(Records from a collection)

%%

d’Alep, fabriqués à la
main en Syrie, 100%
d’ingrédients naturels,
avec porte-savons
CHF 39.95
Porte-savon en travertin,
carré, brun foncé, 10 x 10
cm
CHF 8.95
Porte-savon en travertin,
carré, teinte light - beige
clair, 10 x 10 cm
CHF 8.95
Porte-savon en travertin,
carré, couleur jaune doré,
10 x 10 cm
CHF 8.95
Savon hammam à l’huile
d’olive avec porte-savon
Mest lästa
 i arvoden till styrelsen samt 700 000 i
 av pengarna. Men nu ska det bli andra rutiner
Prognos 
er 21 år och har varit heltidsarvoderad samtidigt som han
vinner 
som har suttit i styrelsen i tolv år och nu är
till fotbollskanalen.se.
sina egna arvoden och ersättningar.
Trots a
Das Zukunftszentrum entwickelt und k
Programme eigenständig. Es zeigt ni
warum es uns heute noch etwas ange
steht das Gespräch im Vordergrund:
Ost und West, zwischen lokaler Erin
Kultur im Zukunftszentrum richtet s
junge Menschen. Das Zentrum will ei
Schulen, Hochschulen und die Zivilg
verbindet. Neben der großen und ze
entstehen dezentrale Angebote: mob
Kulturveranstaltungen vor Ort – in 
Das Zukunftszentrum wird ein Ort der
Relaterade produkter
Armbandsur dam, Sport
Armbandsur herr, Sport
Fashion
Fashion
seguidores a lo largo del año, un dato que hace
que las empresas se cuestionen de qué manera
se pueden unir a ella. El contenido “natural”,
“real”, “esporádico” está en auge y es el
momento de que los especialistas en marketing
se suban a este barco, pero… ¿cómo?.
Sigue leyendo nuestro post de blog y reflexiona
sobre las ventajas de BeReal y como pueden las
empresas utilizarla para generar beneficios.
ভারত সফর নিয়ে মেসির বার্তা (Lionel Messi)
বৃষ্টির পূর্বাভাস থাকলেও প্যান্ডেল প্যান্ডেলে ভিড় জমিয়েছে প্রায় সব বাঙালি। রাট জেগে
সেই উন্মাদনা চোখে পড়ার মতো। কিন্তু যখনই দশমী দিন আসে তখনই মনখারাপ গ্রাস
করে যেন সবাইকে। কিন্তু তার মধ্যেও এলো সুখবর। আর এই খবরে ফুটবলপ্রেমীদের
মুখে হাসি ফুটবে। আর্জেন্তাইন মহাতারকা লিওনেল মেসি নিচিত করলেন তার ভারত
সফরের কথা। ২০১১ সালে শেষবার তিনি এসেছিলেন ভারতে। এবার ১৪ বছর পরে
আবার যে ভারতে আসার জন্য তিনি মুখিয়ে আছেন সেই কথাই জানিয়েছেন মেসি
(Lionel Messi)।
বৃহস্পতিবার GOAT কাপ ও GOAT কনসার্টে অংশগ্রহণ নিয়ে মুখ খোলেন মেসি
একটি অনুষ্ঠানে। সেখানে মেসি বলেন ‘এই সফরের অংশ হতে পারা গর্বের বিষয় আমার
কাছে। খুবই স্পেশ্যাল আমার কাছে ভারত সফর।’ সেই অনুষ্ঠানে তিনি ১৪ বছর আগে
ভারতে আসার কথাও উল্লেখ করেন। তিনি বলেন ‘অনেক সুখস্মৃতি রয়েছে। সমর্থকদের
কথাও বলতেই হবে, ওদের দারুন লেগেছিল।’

%%

** Task objective **
Write out every record above, word for word.

** Output of the task **
d’Alep, fabriqués à la
main en Syrie, 100%
d’ingrédients naturels,
avec porte-savons
CHF 39.95
Porte-savon en travertin,
carré, brun foncé, 10 x 10
cm
CHF 8.95
Porte-savon en travertin,
carré, teinte light - beige
clair, 10 x 10 cm
CHF 8.95
Porte-savon en travertin,
carré, couleur jaune doré,
10 x 10 cm
CHF 8.95
Savon hammam à l’huile
d’olive avec porte-savon
Mest lästa
 i arvoden till styrelsen samt 700 000 i
 av pengarna. Men nu ska det bli andra rutiner
Prognos 
er 21 år och har varit heltidsarvoderad samtidigt som han
vinner 
som har suttit i styrelsen i tolv år och nu är
till fotbollskanalen.se.
sina egna arvoden och ersättningar.
Trots a
Das Zukunftszentrum entwickelt und k
Programme eigenständig. Es zeigt ni
warum es uns heute noch etwas ange
steht das Gespräch im Vordergrund:
Ost und West, zwischen lokaler Erin
Kultur im Zukunftszentrum richtet s
junge Menschen. Das Zentrum will ei
Schulen, Hochschulen und die Zivilg
verbindet. Neben der großen und ze
entstehen dezentrale Angebote: mob
Kulturveranstaltungen vor Ort – in 
Das Zukunftszentrum wird ein Ort der
Relaterade produkter
Armbandsur dam, Sport
Armbandsur herr, Sport
Fashion
Fashion
seguidores a lo largo del año, un dato que hace
que las empresas se cuestionen de qué manera
se pueden unir a ella. El contenido “natural”,
“real”, “esporádico” está en auge y es el
momento de que los especialistas en marketing
se suban a este barco, pero… ¿cómo?.
Sigue leyendo nuestro post de blog y reflexiona
sobre las ventajas de BeReal y como pueden las
empresas utilizarla para generar beneficios.
ভারত সফর নিয়ে মেসির বার্তা (Lionel Messi)
বৃষ্টির পূর্বাভাস থাকলেও প্যান্ডেল প্যান্ডেলে ভিড় জমিয়েছে প্রায় সব বাঙালি। রাট জেগে
সেই উন্মাদনা চোখে পড়ার মতো। কিন্তু যখনই দশমী দিন আসে তখনই মনখারাপ গ্রাস
করে যেন সবাইকে। কিন্তু তার মধ্যেও এলো সুখবর। আর এই খবরে ফুটবলপ্রেমীদের
মুখে হাসি ফুটবে। আর্জেন্তাইন মহাতারকা লিওনেল মেসি নিচিত করলেন তার ভারত
সফরের কথা। ২০১১ সালে শেষবার তিনি এসেছিলেন ভারতে। এবার ১৪ বছর পরে
আবার যে ভারতে আসার জন্য তিনি মুখিয়ে আছেন সেই কথাই জানিয়েছেন মেসি
(Lionel Messi)।
বৃহস্পতিবার GOAT কাপ ও GOAT কনসার্টে অংশগ্রহণ নিয়ে মুখ খোলেন মেসি
একটি অনুষ্ঠানে। সেখানে মেসি বলেন ‘এই সফরের অংশ হতে পারা গর্বের বিষয় আমার
কাছে। খুবই স্পেশ্যাল আমার কাছে ভারত সফর।’ সেই অনুষ্ঠানে তিনি ১৪ বছর আগে
ভারতে আসার কথাও উল্লেখ করেন। তিনি বলেন ‘অনেক সুখস্মৃতি রয়েছে। সমর্থকদের
কথাও বলতেই হবে, ওদের দারুন লেগেছিল।’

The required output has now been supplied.